Vulnerable teams ahead of them - Four of the teams ahead of them in the standings — Minnesota, Houston, Portland, Denver — have their share of issues that make their continued success far from guaranteed. All four are within two games of the Lakers right now. None are struggling at this moment — they all have better records over their last 10 games than the Lakers — but none have the talent or potential that the Lakers could have if they were to find a way to play together. Houston is lousy on the road, and Lin and Harden still aren’t developing the chemistry they need. The Nuggets have been terrible on the road. Portland lacks depth, and their success is built around the stunning play of a rookie. Minnesota is struggling to stay healthy. There is no team there that it would be impossible for the Lakers to catch and pass if they find their game.
Can they win the division? - The easiest way to make the playoffs is to win your division. That way you are guaranteed to make it regardless of the records of the rest of the teams in the conference. So, can they win the Pacific — a division they have long dominated? Probably not. They are 9.5 games behind the Clippers right now. The other L.A. team just saw their 17-game winning streak end, and have been playing exceptional basketball. Their starting lineup is strong, their point guard is brilliant, and they have one of the best benches in the whole league. The coaching could be more inspiring, but it’s still hard to imagine this team stumbling enough to blow a huge lead like this in 50 games. If they went 24-26 from here on out they would still finish at .600 on the season. The Lakers would have to close out at 35-16 to pass them if they sputtered that badly, and the Clippers aren’t going to falter like that. The Lakers will have to earn their own way in.

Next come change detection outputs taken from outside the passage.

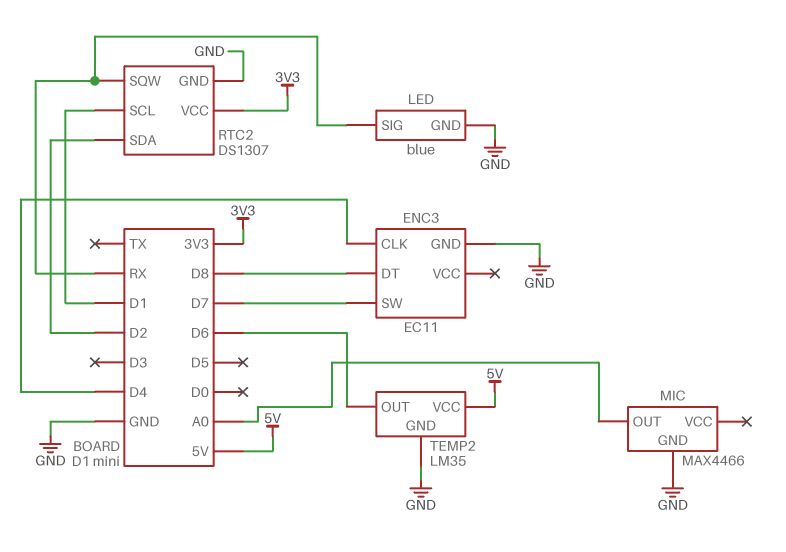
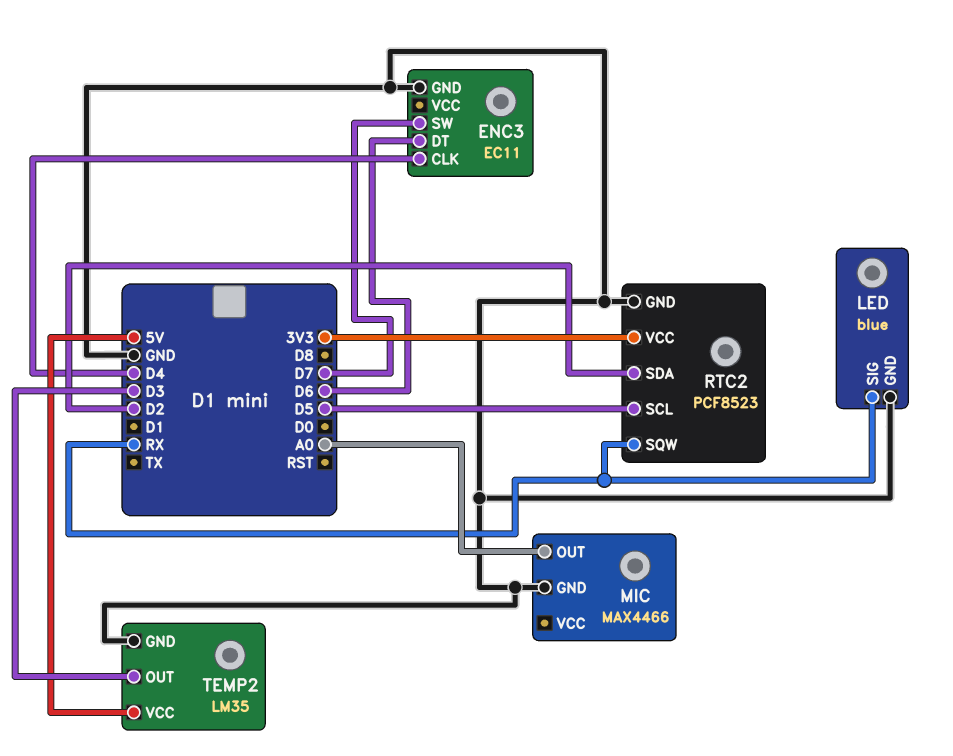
ENC3 pin DT: D8 -> D6
RTC2: DS1307 -> PCF8523
RTC2 pin SCL: D1 -> D5
TEMP2 pin OUT: D6 -> D3

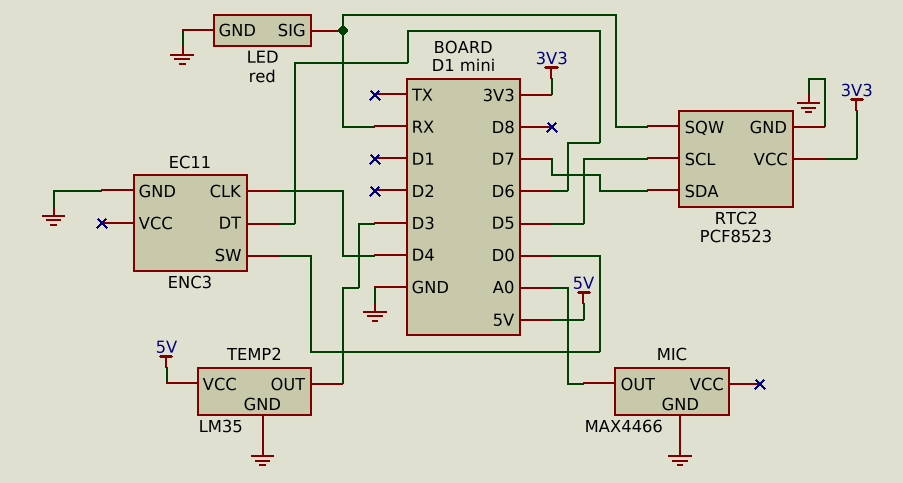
ENC3 pin SW: D7 -> D0
LED: blue -> red
RTC2 pin SDA: D2 -> D7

Health - Can Nash stay healthy? Kobe? Howard? Gasol? The team has already shown how much the team struggles without one of their stars in the lineup for a long period of time, and they would likely struggle to maintain their success without one of the big three. It’s a gamble — especially with Nash so fragile and Howard not yet fully recovered from his back issues. The bigger issue is that even if they stay healthy, they can’t get any younger. After the last two games Kobe has blamed the age of the team for a lack of energy and stamina. Kobe loves to whine, so the issues aren’t likely as significant as he suggests, but it is still a factor — especially considering that the team plays back-to-back games 10 more times this year. The talent this team is built around will get them to the promised land — but only if they can all stay on the court long enough to lead them there.